● **STATED TASK 1**:
Answer these questions about the passage on the Strength pendant:
(a) What did the writer's roots stand for?
(b) What shape is the Strength pendant?
(c) Who wrestled with the bush a few weeks back?

● **DOCUMENT EXTRACT**:
People would say “you are so strong”, but the only thing keeping me upright were those roots and those branches reaching blindly to the sky. My roots were my family and friends and those branches reaching to the sky were my faith in God and knowing that there was/is a whole life ahead for Winston and me.

It took the parallel of me and the struggling plant to realize that I was stronger than I knew. I just needed to use the tools I was provided to stand up straight. I just needed to reach out and ask for help.

I had the stake, I had the hammer, I just needed to dig down, hold on and stand tall. I needed to remember how far I’ve come and recognize that I was stronger because of it. I just simply needed to see what others saw in me.

All that hit me as I sat back on my patio with a whole new feeling of accomplishment and pride. Suddenly, that to do list seemed manageable. If I could tackle that beautiful monster of a thorny bush and help it stand tall, I could help myself. And I did.

It’s easy to be in the moment then and quickly let the lesson slip by when life happens. But for this lesson, I wanted a daily reminder. I felt like others may need this reminder too. So, I designed one of my favorite pendants. The Strength pendant. It’s simple, yet it’s strong. It’s shaped like a stake -  simple four-sided stick with a pointed bottom. This symbol reminds me that I have the tools and I have the support I need to be and feel as strong as others know me to be.

I am so happy to share this incredibly meaningful piece with so many strong women in the world. We all have tough seasons. We all have moments of weakness and self-doubt. We all have times in our life where we are spread in so many directions that falling over is nearly inevitable. Yet, when we remember that we are strong, that we have the tools, that we have our faith and can lean on our support… it’s then that we can happily live our purpose as the strong women we are.

On a side note, I don't tackle that bush anymore. I took the lesson I learned, and I ask for help now. So, I must give full credit to my brother-in-law Vinny and my dad for wrestling with that bush a few weeks back. I’m so grateful for the support I continue to have in my life.

● **STATED TASK 2**:
In the records, copy out again everything from the line containing "collection date: 1932-08-24" down to the line containing "collectors: H. Stehlé", both of those lines included.

Extracted records:
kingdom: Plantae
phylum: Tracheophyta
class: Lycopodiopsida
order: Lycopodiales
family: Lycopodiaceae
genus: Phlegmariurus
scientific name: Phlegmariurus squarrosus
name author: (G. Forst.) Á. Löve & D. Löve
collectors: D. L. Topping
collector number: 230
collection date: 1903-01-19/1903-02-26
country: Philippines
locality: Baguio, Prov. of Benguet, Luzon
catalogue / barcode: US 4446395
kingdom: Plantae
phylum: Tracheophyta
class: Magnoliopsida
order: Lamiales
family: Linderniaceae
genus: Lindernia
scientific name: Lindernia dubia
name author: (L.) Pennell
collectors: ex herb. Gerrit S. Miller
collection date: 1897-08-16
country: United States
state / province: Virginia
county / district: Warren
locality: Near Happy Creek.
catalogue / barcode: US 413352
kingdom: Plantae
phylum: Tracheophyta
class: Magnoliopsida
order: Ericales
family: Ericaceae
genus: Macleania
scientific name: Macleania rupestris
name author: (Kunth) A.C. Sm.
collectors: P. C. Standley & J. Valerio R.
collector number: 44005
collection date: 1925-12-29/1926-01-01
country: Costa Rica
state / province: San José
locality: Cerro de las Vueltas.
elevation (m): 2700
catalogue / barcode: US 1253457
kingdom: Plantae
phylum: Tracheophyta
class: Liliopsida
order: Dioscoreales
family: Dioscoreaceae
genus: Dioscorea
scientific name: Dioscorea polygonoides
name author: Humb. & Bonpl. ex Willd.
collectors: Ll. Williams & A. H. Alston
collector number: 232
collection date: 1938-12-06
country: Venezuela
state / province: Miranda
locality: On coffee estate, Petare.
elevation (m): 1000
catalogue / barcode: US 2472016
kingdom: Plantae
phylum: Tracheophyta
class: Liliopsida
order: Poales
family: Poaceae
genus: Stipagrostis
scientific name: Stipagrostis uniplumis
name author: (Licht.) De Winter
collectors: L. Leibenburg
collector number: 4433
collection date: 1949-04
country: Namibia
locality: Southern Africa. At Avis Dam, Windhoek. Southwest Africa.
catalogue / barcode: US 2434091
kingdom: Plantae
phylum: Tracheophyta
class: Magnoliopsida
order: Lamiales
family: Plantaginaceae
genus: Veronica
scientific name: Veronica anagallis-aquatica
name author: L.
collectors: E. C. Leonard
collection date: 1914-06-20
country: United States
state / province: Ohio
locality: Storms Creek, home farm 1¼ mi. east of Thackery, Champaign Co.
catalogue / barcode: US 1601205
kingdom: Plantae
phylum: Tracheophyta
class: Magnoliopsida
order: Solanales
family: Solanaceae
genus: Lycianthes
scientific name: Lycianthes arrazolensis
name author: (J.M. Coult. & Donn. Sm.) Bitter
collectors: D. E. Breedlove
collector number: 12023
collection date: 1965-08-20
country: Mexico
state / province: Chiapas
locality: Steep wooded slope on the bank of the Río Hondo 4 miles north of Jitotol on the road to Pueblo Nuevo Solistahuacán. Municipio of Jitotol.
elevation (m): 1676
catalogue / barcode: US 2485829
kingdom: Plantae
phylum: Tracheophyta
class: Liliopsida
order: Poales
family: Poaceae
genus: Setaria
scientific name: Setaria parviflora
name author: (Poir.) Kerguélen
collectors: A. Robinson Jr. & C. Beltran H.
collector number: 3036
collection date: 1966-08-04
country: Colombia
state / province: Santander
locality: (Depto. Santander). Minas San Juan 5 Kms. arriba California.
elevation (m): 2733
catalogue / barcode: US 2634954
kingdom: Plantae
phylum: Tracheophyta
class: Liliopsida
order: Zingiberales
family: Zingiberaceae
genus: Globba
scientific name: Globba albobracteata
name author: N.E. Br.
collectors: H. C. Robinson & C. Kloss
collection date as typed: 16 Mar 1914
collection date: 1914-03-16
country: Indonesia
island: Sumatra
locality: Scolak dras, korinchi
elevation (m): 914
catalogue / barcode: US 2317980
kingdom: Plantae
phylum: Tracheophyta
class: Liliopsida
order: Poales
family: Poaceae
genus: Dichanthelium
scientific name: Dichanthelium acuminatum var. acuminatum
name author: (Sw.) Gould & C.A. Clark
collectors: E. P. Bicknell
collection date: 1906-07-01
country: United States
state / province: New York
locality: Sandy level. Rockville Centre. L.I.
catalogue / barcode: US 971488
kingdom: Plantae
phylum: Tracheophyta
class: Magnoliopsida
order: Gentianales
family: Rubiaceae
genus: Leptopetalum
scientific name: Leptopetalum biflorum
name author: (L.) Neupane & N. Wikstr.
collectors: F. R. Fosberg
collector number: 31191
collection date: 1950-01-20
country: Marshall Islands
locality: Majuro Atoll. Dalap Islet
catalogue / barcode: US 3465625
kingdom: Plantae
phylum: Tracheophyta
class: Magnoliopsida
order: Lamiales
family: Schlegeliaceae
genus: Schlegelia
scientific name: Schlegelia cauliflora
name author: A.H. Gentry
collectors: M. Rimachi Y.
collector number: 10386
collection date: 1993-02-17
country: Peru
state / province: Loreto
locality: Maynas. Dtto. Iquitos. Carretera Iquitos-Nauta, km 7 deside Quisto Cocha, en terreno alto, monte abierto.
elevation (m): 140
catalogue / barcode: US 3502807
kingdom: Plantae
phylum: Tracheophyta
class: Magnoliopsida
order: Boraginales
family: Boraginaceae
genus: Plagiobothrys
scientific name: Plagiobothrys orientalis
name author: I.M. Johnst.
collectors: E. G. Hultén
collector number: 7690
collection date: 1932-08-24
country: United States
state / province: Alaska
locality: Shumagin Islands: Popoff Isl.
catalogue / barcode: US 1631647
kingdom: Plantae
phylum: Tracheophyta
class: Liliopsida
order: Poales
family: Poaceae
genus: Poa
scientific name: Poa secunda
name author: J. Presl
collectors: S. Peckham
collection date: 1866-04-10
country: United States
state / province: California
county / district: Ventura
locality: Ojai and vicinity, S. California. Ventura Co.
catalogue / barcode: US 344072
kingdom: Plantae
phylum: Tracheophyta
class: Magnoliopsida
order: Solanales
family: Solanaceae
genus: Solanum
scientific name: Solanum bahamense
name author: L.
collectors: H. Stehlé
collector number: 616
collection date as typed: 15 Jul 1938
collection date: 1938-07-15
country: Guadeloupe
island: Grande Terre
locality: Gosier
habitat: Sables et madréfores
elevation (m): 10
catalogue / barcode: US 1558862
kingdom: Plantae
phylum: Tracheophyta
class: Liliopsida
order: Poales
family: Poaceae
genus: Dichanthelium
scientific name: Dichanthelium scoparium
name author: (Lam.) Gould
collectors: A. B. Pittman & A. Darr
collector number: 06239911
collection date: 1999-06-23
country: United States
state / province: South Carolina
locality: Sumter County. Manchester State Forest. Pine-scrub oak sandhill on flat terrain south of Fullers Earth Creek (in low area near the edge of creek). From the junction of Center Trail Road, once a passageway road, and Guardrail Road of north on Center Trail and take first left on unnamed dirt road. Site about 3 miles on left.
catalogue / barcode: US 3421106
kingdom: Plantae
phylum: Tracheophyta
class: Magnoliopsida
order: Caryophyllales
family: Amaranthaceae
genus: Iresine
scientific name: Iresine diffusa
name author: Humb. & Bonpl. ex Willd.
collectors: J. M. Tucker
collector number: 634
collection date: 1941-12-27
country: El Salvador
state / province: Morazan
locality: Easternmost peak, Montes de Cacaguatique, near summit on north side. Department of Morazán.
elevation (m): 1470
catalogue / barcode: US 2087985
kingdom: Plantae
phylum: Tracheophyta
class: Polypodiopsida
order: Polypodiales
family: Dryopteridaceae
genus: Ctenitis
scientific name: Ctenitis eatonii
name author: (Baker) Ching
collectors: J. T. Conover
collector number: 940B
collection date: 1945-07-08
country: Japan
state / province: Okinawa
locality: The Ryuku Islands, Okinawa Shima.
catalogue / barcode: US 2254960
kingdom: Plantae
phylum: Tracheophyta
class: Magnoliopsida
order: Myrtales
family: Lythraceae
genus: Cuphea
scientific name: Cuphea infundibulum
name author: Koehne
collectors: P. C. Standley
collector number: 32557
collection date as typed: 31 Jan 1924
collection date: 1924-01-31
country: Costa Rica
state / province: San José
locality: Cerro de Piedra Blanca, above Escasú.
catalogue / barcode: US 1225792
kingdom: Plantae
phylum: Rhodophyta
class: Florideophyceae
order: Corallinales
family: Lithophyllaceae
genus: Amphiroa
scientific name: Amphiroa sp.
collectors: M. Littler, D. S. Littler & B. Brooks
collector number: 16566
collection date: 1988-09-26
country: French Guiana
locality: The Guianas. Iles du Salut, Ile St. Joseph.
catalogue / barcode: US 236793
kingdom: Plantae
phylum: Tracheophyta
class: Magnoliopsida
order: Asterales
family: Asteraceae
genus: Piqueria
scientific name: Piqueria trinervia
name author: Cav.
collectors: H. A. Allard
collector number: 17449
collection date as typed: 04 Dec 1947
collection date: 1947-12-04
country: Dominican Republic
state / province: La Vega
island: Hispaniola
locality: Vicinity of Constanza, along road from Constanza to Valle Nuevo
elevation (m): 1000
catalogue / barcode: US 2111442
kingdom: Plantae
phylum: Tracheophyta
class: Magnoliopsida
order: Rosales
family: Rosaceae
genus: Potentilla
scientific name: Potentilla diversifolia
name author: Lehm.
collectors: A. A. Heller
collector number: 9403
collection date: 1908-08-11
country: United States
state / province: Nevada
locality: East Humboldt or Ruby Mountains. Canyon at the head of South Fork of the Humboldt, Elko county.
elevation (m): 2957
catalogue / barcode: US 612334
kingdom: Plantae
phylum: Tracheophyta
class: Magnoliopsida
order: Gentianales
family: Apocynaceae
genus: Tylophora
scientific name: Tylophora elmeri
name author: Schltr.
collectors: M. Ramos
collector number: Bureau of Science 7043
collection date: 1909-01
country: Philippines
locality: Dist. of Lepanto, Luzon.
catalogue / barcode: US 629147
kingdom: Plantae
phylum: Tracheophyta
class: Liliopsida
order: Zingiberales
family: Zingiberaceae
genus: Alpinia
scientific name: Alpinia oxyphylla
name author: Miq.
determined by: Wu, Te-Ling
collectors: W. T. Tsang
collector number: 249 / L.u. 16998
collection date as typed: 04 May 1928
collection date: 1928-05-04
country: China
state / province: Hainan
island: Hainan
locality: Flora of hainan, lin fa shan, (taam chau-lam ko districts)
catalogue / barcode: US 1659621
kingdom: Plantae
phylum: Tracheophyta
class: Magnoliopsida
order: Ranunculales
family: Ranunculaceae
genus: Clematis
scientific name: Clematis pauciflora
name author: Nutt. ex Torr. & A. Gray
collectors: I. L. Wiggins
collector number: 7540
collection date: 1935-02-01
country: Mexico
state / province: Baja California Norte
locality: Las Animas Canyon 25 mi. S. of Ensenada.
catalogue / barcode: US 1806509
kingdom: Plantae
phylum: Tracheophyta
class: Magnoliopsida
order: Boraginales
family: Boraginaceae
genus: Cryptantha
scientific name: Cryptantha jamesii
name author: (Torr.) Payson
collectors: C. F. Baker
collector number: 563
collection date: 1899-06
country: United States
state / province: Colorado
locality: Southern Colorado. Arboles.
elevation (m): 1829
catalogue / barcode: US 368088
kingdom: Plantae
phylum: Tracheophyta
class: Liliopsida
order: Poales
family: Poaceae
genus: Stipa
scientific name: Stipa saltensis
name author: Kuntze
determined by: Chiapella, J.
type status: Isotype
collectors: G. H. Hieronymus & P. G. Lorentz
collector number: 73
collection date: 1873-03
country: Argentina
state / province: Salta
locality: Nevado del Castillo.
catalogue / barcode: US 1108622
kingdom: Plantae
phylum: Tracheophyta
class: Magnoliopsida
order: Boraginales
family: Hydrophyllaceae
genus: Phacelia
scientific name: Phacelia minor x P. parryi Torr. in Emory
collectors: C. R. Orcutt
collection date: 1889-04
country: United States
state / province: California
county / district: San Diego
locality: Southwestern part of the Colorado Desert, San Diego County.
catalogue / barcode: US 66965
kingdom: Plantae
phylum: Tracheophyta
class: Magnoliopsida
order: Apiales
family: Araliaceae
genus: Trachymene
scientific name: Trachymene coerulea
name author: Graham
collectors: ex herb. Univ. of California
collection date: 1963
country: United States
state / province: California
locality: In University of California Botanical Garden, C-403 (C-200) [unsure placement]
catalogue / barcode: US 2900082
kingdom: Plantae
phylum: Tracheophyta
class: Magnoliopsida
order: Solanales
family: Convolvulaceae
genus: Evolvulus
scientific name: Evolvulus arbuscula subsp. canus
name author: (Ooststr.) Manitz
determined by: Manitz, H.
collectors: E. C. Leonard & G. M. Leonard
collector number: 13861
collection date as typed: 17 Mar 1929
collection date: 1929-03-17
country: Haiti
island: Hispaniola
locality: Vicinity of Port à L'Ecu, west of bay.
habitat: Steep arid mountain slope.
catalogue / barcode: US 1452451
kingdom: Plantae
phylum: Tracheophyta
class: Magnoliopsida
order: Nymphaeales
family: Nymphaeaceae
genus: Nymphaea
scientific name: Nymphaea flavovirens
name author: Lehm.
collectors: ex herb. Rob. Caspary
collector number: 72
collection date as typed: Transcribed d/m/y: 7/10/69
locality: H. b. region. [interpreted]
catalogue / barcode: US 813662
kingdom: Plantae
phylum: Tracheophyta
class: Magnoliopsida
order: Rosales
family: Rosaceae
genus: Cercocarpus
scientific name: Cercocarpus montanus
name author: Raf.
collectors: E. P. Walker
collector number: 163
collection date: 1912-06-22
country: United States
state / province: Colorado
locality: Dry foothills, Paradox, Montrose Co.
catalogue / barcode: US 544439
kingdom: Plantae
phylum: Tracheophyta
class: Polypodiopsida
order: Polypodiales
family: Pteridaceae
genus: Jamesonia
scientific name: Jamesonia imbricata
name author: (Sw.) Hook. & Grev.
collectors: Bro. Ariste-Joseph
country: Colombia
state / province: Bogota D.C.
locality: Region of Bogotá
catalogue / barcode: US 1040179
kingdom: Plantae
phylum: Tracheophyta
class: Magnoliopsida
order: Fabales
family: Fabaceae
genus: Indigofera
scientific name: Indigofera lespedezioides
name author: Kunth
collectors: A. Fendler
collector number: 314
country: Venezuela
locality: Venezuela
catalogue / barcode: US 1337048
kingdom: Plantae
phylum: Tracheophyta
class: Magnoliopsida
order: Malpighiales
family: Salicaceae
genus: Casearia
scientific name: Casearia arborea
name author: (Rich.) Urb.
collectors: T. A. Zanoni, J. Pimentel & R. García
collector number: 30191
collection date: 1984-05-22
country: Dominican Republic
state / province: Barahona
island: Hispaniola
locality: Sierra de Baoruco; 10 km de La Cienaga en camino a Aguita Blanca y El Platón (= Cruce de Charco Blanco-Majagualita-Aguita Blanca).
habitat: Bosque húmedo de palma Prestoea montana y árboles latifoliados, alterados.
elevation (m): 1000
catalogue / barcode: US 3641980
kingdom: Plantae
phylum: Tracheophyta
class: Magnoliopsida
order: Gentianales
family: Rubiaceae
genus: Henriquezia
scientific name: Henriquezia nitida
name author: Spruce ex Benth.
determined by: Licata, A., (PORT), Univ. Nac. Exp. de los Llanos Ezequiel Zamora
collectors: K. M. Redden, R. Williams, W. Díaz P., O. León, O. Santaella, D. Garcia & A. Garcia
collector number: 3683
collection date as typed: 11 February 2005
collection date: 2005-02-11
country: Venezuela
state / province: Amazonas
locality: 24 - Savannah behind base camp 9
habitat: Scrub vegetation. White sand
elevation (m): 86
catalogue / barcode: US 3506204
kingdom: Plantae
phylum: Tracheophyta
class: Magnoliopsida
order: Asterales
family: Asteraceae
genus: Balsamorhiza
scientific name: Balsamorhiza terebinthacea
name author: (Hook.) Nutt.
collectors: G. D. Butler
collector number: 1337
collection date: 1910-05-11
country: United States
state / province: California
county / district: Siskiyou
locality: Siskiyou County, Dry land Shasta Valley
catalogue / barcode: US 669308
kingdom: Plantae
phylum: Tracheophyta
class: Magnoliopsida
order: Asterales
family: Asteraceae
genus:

● **REPLY 1**:
(a) The writer's family and friends.
(b) It is shaped like a stake, a simple four-sided stick with a pointed bottom.
(c) The writer's brother-in-law Vinny and the writer's dad.

● **REPLY 2**:
collection date: 1932-08-24
country: United States
state / province: Alaska
locality: Shumagin Islands: Popoff Isl.
catalogue / barcode: US 1631647
kingdom: Plantae
phylum: Tracheophyta
class: Liliopsida
order: Poales
family: Poaceae
genus: Poa
scientific name: Poa secunda
name author: J. Presl
collectors: S. Peckham
collection date: 1866-04-10
country: United States
state / province: California
county / district: Ventura
locality: Ojai and vicinity, S. California. Ventura Co.
catalogue / barcode: US 344072
kingdom: Plantae
phylum: Tracheophyta
class: Magnoliopsida
order: Solanales
family: Solanaceae
genus: Solanum
scientific name: Solanum bahamense
name author: L.
collectors: H. Stehlé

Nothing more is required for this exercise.